本を仕入れて売る、ということ

清水:ただ、竹田さんと話しているうちに、本そのものを売る、っていうことにこだわり過ぎなくていいような気もしています。本屋を維持するために、持続可能な仕組みを作る、という意味では、ほかの方法もあるのかもしれない。本を自ら売ろうとして取次と口座を開くにしても、実績とかやる気とか聞かれるに違いないし、小規模でやろうとすればハードルが高そうだし。

今回の対談は書店の「双子のライオン堂書店」のバックヤードで行いました(写真:編集部)

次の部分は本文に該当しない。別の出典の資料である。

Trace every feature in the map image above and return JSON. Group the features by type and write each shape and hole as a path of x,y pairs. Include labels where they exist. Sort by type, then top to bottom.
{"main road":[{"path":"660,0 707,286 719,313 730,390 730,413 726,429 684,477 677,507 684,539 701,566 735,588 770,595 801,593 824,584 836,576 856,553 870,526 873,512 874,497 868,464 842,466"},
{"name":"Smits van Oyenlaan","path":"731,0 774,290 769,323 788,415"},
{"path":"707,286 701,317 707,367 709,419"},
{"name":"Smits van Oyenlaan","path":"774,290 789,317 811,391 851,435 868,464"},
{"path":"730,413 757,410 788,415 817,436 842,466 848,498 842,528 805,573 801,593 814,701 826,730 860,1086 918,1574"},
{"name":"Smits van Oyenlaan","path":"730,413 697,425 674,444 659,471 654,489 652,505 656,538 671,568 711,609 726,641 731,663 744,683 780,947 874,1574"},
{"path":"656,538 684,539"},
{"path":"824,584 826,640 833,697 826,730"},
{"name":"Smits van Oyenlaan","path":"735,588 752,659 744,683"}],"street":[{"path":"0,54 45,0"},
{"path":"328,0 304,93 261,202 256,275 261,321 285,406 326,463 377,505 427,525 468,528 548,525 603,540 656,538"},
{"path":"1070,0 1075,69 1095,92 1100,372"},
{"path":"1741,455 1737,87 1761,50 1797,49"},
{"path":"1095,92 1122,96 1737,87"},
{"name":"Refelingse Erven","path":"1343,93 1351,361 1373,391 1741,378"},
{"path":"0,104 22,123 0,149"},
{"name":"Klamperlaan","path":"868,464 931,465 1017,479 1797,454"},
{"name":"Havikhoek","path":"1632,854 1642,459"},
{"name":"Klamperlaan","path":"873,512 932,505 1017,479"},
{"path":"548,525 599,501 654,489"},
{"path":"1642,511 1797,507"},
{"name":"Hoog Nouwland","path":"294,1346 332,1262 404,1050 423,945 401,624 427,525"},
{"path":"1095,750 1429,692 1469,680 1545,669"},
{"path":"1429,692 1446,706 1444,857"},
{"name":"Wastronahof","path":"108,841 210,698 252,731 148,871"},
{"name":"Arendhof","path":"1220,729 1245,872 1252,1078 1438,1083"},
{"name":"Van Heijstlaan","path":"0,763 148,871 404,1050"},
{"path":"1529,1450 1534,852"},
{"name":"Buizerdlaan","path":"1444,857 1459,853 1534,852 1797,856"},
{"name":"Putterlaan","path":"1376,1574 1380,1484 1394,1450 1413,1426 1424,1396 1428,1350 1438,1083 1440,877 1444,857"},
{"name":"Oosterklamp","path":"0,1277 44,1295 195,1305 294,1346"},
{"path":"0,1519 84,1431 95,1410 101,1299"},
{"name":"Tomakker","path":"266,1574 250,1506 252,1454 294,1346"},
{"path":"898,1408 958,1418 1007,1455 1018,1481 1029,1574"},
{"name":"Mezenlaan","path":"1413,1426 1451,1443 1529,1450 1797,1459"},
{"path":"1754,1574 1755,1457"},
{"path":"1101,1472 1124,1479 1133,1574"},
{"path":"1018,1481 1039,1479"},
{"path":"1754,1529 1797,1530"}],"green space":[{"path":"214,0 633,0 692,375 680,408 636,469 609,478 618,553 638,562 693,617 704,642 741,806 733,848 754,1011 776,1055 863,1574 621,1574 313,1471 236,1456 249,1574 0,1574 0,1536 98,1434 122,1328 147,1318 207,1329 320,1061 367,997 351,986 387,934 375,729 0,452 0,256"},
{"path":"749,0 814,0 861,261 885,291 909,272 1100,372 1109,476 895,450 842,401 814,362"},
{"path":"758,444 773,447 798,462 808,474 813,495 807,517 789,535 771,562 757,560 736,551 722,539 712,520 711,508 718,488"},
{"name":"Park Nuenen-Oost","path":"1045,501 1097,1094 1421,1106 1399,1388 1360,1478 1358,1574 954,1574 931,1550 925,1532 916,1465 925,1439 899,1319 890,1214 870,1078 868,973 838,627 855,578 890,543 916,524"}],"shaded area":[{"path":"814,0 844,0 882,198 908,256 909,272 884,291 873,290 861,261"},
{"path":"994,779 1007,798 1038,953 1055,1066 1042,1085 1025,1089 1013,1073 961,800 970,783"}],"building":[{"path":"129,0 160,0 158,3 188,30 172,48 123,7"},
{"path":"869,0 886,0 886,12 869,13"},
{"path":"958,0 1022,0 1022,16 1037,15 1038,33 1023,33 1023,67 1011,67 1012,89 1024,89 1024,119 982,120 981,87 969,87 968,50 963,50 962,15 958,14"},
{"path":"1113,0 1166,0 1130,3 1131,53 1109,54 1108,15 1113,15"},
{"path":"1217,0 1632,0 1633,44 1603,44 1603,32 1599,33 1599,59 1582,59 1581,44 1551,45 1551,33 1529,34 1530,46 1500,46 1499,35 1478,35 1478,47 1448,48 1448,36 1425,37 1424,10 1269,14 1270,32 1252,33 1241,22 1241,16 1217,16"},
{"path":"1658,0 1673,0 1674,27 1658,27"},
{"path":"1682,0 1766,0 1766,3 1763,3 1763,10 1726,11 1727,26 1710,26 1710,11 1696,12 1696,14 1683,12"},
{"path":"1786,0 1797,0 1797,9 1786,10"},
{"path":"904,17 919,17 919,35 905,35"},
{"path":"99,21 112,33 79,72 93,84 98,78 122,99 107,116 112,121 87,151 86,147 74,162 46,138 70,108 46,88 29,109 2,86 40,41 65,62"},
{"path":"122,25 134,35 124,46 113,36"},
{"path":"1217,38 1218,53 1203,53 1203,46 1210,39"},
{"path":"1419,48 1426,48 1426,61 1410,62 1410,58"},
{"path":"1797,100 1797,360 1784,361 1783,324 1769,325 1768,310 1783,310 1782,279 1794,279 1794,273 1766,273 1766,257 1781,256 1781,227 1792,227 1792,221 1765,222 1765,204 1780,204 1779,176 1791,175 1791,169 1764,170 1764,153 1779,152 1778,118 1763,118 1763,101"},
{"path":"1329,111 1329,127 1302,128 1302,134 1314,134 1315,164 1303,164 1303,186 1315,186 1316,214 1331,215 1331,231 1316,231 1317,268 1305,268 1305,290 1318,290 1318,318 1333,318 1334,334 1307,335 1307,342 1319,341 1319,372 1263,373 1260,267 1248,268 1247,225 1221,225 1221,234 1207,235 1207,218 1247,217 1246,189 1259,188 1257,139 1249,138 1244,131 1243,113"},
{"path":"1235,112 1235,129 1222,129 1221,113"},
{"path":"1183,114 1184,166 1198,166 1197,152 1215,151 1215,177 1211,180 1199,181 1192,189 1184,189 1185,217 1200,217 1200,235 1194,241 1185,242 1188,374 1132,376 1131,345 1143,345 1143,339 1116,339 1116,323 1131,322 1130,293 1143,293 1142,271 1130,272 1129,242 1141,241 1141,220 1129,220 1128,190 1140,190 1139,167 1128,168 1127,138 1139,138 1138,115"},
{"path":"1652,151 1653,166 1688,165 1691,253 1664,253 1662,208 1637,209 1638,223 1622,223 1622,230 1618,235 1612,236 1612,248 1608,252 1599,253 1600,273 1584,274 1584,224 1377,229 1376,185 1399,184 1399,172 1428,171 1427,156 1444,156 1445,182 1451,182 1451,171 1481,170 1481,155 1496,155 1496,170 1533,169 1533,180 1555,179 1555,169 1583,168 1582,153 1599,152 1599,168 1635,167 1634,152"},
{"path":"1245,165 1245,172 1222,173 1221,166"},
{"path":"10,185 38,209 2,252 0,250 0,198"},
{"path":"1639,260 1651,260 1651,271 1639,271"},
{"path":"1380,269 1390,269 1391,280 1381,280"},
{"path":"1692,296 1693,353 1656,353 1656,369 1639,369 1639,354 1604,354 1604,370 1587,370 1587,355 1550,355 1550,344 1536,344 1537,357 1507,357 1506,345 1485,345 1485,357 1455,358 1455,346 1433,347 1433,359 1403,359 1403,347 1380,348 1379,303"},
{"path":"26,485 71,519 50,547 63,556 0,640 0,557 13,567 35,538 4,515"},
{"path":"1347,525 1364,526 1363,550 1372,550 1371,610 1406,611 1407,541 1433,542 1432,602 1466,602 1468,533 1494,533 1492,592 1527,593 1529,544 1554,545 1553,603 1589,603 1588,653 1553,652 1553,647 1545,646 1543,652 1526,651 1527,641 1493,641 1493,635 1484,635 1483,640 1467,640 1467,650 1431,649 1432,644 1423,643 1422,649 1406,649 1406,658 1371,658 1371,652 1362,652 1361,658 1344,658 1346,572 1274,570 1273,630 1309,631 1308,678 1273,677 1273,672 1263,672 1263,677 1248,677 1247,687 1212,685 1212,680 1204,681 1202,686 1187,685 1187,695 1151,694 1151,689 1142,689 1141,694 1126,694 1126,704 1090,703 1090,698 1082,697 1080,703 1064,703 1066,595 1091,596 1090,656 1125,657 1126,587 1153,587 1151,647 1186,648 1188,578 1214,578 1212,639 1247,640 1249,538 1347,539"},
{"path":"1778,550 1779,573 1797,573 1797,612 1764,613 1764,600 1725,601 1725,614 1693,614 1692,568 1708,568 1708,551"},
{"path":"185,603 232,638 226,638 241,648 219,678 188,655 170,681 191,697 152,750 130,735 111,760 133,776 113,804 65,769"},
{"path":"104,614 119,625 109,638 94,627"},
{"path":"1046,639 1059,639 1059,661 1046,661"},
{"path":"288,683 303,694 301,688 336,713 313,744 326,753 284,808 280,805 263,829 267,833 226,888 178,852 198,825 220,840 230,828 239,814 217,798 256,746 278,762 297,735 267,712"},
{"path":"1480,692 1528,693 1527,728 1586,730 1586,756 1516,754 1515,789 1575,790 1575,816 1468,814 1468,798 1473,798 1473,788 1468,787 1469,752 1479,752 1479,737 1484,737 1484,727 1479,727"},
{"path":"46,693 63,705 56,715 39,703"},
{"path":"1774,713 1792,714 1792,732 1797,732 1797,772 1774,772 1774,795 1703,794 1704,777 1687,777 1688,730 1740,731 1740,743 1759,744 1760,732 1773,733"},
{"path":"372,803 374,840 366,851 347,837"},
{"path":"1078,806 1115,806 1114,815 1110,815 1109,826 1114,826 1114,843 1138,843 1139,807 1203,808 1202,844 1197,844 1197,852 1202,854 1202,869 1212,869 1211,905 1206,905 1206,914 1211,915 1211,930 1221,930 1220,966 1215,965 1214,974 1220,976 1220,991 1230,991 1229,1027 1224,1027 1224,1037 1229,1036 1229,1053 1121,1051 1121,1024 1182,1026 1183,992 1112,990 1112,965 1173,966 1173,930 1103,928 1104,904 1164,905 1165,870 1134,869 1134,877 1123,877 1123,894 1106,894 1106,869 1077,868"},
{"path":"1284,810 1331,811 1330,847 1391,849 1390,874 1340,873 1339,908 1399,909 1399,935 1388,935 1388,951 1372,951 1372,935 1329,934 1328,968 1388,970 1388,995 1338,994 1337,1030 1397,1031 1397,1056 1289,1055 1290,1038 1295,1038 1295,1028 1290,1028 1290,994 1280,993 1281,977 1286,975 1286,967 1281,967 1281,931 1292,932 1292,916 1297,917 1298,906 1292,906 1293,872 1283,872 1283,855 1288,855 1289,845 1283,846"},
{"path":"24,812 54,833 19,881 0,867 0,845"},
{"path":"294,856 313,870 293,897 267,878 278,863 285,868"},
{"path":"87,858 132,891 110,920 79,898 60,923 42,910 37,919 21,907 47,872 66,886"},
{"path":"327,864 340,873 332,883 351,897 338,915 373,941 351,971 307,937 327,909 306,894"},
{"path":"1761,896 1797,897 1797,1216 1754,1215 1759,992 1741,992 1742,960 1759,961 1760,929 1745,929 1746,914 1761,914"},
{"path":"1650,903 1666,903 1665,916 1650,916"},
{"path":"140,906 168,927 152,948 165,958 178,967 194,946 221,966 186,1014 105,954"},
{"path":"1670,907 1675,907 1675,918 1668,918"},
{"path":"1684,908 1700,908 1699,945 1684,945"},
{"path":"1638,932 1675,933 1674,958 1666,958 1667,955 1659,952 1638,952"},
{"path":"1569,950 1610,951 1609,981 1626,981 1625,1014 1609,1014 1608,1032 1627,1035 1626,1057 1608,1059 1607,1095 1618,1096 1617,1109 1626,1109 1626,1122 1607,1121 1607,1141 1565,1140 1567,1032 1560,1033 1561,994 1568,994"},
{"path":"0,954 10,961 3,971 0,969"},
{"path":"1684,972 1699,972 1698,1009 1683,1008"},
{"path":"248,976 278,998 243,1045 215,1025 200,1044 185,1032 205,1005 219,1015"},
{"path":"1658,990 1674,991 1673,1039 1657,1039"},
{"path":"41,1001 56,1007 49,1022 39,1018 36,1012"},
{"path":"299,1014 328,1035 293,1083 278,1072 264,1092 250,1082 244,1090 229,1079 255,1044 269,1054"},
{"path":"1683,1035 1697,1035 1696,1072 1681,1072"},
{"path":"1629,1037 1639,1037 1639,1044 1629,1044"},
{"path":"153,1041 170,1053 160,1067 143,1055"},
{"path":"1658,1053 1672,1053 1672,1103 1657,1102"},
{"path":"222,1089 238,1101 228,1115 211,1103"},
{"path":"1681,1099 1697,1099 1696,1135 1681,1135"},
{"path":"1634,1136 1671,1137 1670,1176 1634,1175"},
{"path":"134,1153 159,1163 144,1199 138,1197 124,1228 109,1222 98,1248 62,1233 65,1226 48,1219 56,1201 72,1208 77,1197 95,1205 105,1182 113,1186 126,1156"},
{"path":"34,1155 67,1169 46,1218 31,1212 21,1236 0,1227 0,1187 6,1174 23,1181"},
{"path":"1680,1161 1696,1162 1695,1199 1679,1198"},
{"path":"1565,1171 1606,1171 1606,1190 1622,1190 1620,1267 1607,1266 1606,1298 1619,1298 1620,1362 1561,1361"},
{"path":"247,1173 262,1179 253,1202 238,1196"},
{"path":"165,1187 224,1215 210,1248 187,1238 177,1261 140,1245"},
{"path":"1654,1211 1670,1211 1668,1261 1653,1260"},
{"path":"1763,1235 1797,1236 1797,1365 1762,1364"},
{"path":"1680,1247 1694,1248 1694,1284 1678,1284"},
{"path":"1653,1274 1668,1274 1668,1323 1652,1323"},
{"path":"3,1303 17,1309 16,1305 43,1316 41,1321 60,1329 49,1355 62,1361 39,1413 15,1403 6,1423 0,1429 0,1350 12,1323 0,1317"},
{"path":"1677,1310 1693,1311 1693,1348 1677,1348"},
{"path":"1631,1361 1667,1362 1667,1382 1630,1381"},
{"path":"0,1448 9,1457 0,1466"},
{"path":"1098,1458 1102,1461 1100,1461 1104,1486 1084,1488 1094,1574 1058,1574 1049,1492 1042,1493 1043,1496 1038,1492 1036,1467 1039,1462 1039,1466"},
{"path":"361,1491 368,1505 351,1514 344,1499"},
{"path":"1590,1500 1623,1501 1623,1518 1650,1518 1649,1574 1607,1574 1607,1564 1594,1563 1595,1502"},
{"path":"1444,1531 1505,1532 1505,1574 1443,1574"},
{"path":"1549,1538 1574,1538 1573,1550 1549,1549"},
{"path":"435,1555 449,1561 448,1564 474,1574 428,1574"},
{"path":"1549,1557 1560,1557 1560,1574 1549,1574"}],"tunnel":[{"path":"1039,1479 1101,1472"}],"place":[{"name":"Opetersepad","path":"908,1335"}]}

竹田:やる気は聞かれません(笑)。とにかく資金ですかね。たとえば、ざっくり言って「取次を通じて本を借りる」ということを指す『委託販売』の場合、特に最初は考えている蔵書の3倍くらいの資金が必要になるはず。僕の場合、20代で始めようとしたから、とてもそんなお金は用意できなくて、委託販売は諦めました。

清水:やっぱりハードルが高いんだなあ。

竹田:でもそれは結構“あるある”で。大手取次とやりとりを始める上で、よく聞く話です。小さい取次なら『買い切り』でやってもらえるので、買った分だけのお金が用意出来ればいい。なのでハードルは低くなります。紹介とかを通じれば、口座も開きやすいし。もちろん、条件やらの確認は事前にしっかり必要ですが。

清水:『買い切り』だと高くなるんですか?

竹田:基本的には『委託販売』と一緒です。本の場合、利益率は変わりませんから。なので買い切りをするなら、取次を通さず出版社と直接、っていうパターンも増えています。いまは信頼関係ができていれば、ほとんどの出版社が対応してくれるようになりました。

―――いわゆる「直取引」ですね。

清水:取次を経由しないことで利益があがるのなら、その方がいいんじゃないんですか?

竹田:そうは言いきれません。取次は、本屋にとっては基本的にロジスティクス機能と支払いの取りまとめを負担してくれていて。出版社と直で本を取引すると冊数によっては『送料はそちら負担で』といった条件のところも。なので、本を各社からちょっとずつ仕入れたい、となれば取次経由の方が書店にとってメリットはあるわけです。また仕入れ先それぞれに振り込むと手数料だけでバカにならない。うちは本ごとに、どちらの方が条件的にいいかを考えながら仕入れたりしていますが。